The method for calculating these maps is called multi-dimensional scaling and one simple version of the general idea is implemented in the function cmdscale.

map <- cmdscale(d1)
round(map, 5)
V1V2
129.19698-11.74914
22.02624-1.97714
3-27.32948-14.708
428.81608-2.61734
50.505898.65206
6-30.05024-3.16703
729.633114.10074
80.2288115.28742
9-33.027396.17844

The table above contains two numbers for each scanpath in the data set. These numbers (V1 and V2) determine a scanpath’s location in the two-dimensional scanpath space created by cmdscale. How many dimensions we need is an empirical question.

Below is a plot showing the map of scanpaths:

plot(map, cex=4)
text(map, labels=rownames(map))

Plots/map_of_scanpath_space.png

Interestingly, the scanpaths are arranged in the same way as in the plot of the data at the top except that the axes are mirrored. Participants are arranged vertically and reading patterns are horizontally. This suggests that the scasim measure not just recovered these two different kinds of information (reading speed and reading strategy) but also that it can distinguish between them.

To test how well this map represents the original dissimilarity scores, we can calculate the pair-wise differences on the map and compare them to the pair-wise scasim scores:

d1.dash <- as.matrix(dist(map))
plot(d1, d1.dash)

Plots/fit_of_map.png

This plot suggests that the map preserves the variance in dissimilarity scores really well. Given this very good fit of the map, it appears that two dimensions were sufficient to describe the scanpath variance that is captured by scasim. This is not surprising because the scanpaths in the toy data set were designed to vary with respect to two properties: 1.) The speed of the reader, and 2.) whether there was a regression back to the beginning of the sentence and how long it was.

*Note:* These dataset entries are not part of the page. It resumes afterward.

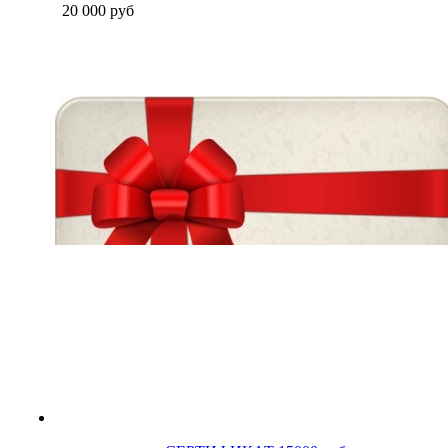
20 000
руб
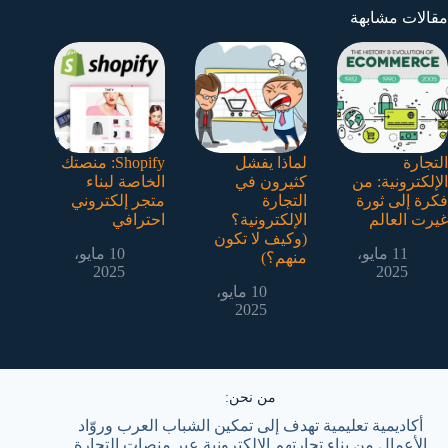
مقالات مشابهة
التجارة
لماذا يفشل
Shopify: منصتك
الإلكترونية: من
كثيرون في
الخاصة لبناء
فكرة إلى ثورة
التجارة
متجر إلكتروني
غيرت العالم
الإلكترونية؟
احترافي
(وكيف لا تكون
11 مايو،
10 مايو،
منهم؟)
2025
2025
10 مايو،
2025
من نحن:
أكاديمية تعليمية تهدف إلى تمكين الشباب العرب وروّاد
الأعمال من بناء تجارتهم الإلكترونية عبر منصات التجارة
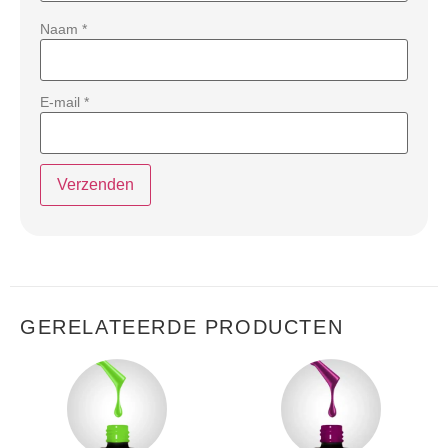
Naam
*
E-mail
*
GERELATEERDE PRODUCTEN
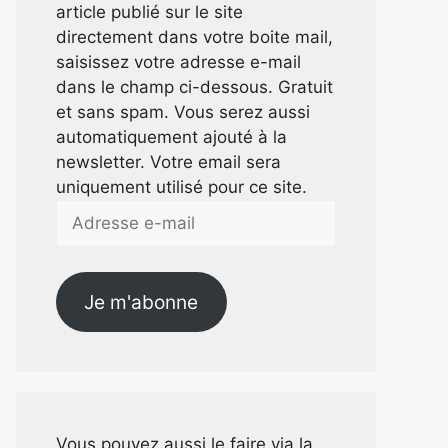
article publié sur le site
directement dans votre boite mail,
saisissez votre adresse e-mail
dans le champ ci-dessous. Gratuit
et sans spam. Vous serez aussi
automatiquement ajouté à la
newsletter. Votre email sera
uniquement utilisé pour ce site.
Adresse
e-
mail
Je m'abonne
Vous pouvez aussi le faire via la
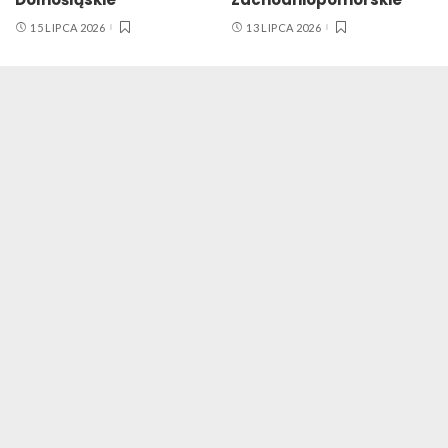
15 LIPCA 2026
13 LIPCA 2026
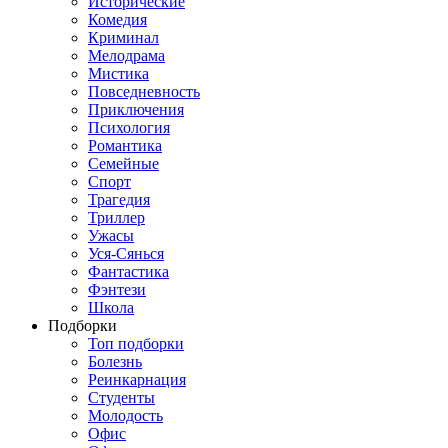
Исторические
Комедия
Криминал
Мелодрама
Мистика
Повседневность
Приключения
Психология
Романтика
Семейные
Спорт
Трагедия
Триллер
Ужасы
Уся-Сянься
Фантастика
Фэнтези
Школа
Подборки
Топ подборки
Болезнь
Реинкарнация
Студенты
Молодость
Офис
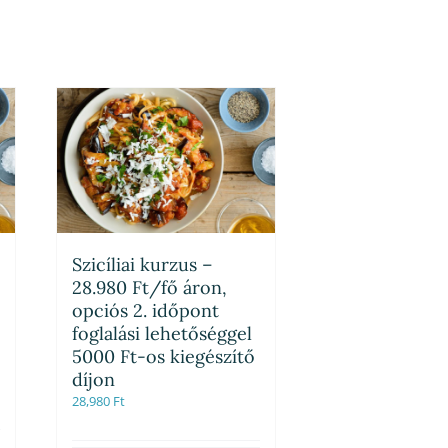
Szicíliai kurzus –
28.980 Ft/fő áron,
opciós 2. időpont
foglalási lehetőséggel
5000 Ft-os kiegészítő
díjon
28,980
Ft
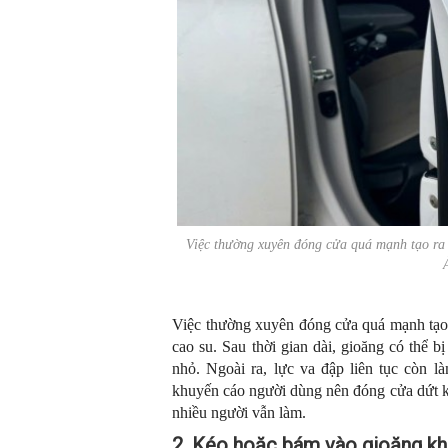
Việc thường xuyên đóng cửa quá mạnh tạo ra 
Việc thường xuyên đóng cửa quá mạnh tạo r
cao su. Sau thời gian dài, gioăng có thể b
nhỏ. Ngoài ra, lực va đập liên tục còn l
khuyến cáo người dùng nên đóng cửa dứt k
nhiều người vẫn làm.
2. Kéo hoặc bám vào gioăng khi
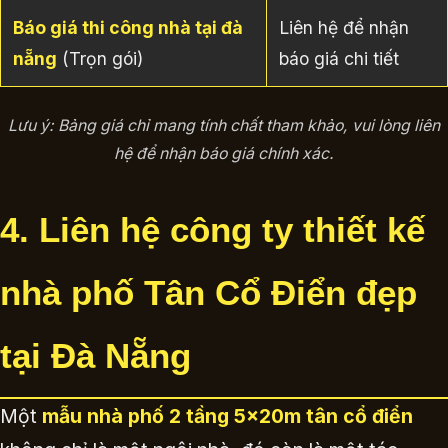
Báo giá thi công nhà tại đà
Liên hệ để nhận
nẵng
(Trọn gói)
báo giá chi tiết
Lưu ý: Bảng giá chỉ mang tính chất tham khảo, vui lòng liên
hệ để nhận báo giá chính xác.
4. Liên hệ công ty thiết kế
nhà phố Tân Cổ Điển đẹp
tại Đà Nẵng
Một
mẫu nhà phố 2 tầng 5x20m tân cổ điển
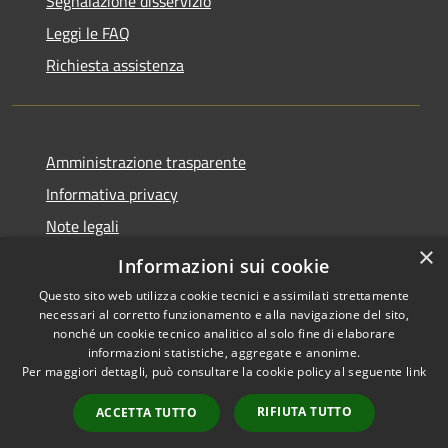
Segnalazione disservizio
Leggi le FAQ
Richiesta assistenza
Amministrazione trasparente
Informativa privacy
Note legali
×
Dichiarazione di accessibilità
Informazioni sui cookie
Questo sito web utilizza cookie tecnici e assimilati strettamente
necessari al corretto funzionamento e alla navigazione del sito,
nonché un cookie tecnico analitico al solo fine di elaborare
informazioni statistiche, aggregate e anonime.
RSS
Copyright © 2026 • Comune di
Per maggiori dettagli, può consultare la cookie policy al seguente
link
Accessibilità
Alanno • Powered by
Privacy
Municipium
Accesso
•
RIFIUTA TUTTO
ACCETTA TUTTO
Cookie
redazione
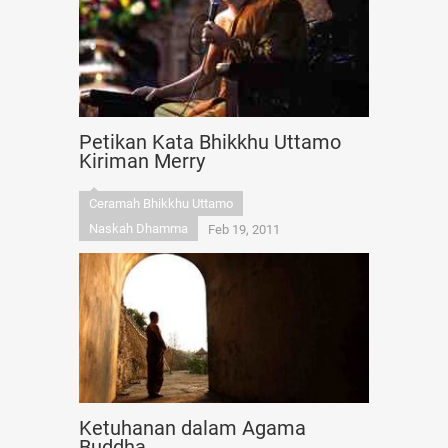
Petikan Kata Bhikkhu Uttamo
Kiriman Merry
Ceramah Bhikkhu Uttamo
Naskah Dhamma
Feb 19, 2011
Ketuhanan dalam Agama
Buddha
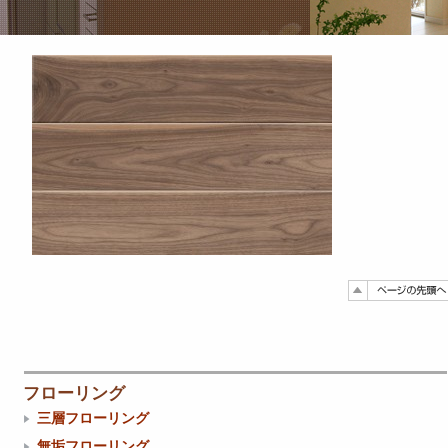
フローリング
三層フローリング
無垢フローリング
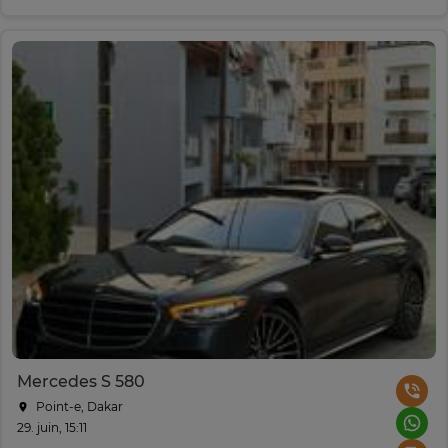
Mercedes S 580
Point-e, Dakar
29. juin, 15:11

The benefit of the map representation is that it has much weaker statistical dependencies and that it is much more suitable for all kinds of analyses. For example, we can choose among a large number of clustering algorithms to test whether there are groups of similar scanpaths in a data set. Below, we use the simple k-means algorithm to illustrate this:

set.seed(10)
clusters <- kmeans(map, 3, iter.max=100)
plot(map, cex=4, col=clusters$cluster, pch=19)
text(map, labels=rownames(map), col="white")
points(clusters$centers, col="blue", pch=3, cex=4)

Plots/clusters.png

In this plot, color indicates to which cluster a scanpath belongs and the crosses show the center of each cluster.

Apart from cluster analyses there are many other ways to analyze scanpath variance. See the articles listed below for more details.

References

  • von der Malsburg, T., & Vasishth, S. (2011). What is the scanpath signature of syntactic reanalysis? Journal of Memory and Language, 65(2), 109–127. http://dx.doi.org/10.1016/j.jml.2011.02.004
  • von der Malsburg, T., Kliegl, R., & Vasishth, S. (2015). Determinants of scanpath regularity in reading. Cognitive Science, 39(7), 1675–1703. http://dx.doi.org/10.1111/cogs.12208
  • von der Malsburg, T., & Vasishth, S. (2013). Scanpaths reveal syntactic underspecification and reanalysis strategies. Language and Cognitive Processes, 28(10), 1545–1578. http://dx.doi.org/10.1080/01690965.2012.728232
  • von der Malsburg, T., Vasishth, S., & Kliegl, R. (2012). Scanpaths in reading are informative about sentence processing. In P. B. Michael Carl, & K. K. Choudhary, {Proceedings of the First Workshop on Eye-tracking and Natural Language Processing} (pp. 37–53). Mumbai, India: The COLING 2012 organizing committee.